不幸や混乱を受け入れられるかどうかというのも一つの才能で、澄んだ空を見るために片足を地獄に突っ込むぐらいの覚悟がなければ、人の胸を打つような歌は歌えないのかもしれない。
パティ・スミスは修羅の道を歩む詩人であり、ロック・シンガーだ。二十歳の時に大学の教授とできて子供を身ごもるが、この教授が認知してくれず、シングルマザーとして乳母車工場で働く。しかしその生活に本人はぶち切れ、子供を里親に出してニューヨークへ単身旅立つ。混沌としたこの街で、パティは詩の朗読を始める。ロバート・メイプルソープがその才能に惚れて、以降彼女の写真を撮りまくるようになるとか、アンディ・ウオーホールが認めたとか、ミュージシャンたちが集まりだして「パティ・スミス・グループ」を結成するとか、色々と逸話には事欠かないのだが、おそらく基本形として彼女は時代にも街にも、そして女という性にも収まりきらないのであり、常に刃物の上を歩いているような痛みや緊張を詩として食い、あるいは食われ、それを歌唱にまで高めていく。
どのアルバムを聴いても、どの曲にぶたれても、満天の星空のような痛みとそれを吹き飛ばす魂のジャンプジャンプジャンプに、こちらの飛翔力までかーっと底上げされたような気になるのだが、作家のすべてはその処女作にあるというのなら、やはりデビューアルバム「HORSES」(1975)の一曲目「Gloria」に尽きる。ヴァン・モリソンのカヴァーだが、どうだ、この声は。このぶち破り方は。これがBEINGだ。存在するということだ。存在は、なにかの図式の中にはまってそこにあるのではない。まわりを壊してこその輝きである。この勇気が、この覚悟が、この美しさが、後にニューヨークパンクの女王と呼ばれる破天荒シンガーの産声である。

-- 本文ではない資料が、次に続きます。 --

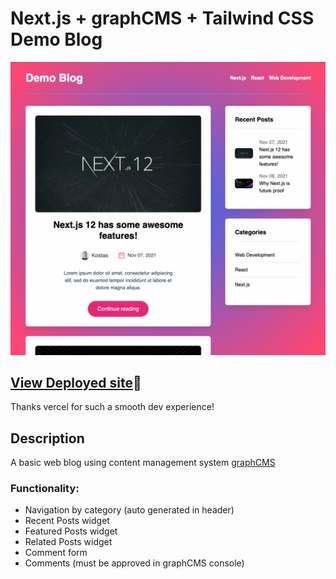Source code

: # Next.js + graphCMS + Tailwind CSS Demo Blog

![Home Page](./preview/preview-home.png)

## [View Deployed site](https://blog-with-nextjs-graphcms.vercel.app/)🥳

Thanks vercel for such a smooth dev experience!

## Description

A basic web blog using content management system [graphCMS](https://graphcms.com/)

### Functionality:

- Navigation by category (auto generated in header)
- Recent Posts widget
- Featured Posts widget
- Related Posts widget
- Comment form
- Comments (must be approved in graphCMS console)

イラク戦争アメリカが空爆を行なっている時、今はなき新宿のローリング・ストーンでボクはパティ・スミスをリクエストした。彼女の声が流れ出すや、店にいた米兵たちからブーイングが巻き起こった。
パティが空爆に反対しているから。
やっぱりパティだ。その気骨で今も詩とパンクを貫いている。そしていつも片足を不幸に浸している。
幸せに遠いなと感じたり、なにかすげえハンデイを背負っていたり、この社会とうまくやっていけないと思ったら、それは詩や歌に生きる者の資格を得たと思った方がいい。それでもびびっちまったときは「HORSES」を聴いて慰めてもらおう。